→ TASK OBJECTIVE: The listing that follows is to be output in full and without change.
-- Opening Marker --
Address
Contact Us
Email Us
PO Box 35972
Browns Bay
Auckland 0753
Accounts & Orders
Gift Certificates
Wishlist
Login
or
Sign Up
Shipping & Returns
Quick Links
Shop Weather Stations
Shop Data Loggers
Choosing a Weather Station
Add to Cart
-- Closing Marker --
→ TASK OUTPUT:
Address
Contact Us
Email Us
PO Box 35972
Browns Bay
Auckland 0753
Accounts & Orders
Gift Certificates
Wishlist
Login
or
Sign Up
Shipping & Returns
Quick Links
Shop Weather Stations
Shop Data Loggers
Choosing a Weather Station
Add to Cart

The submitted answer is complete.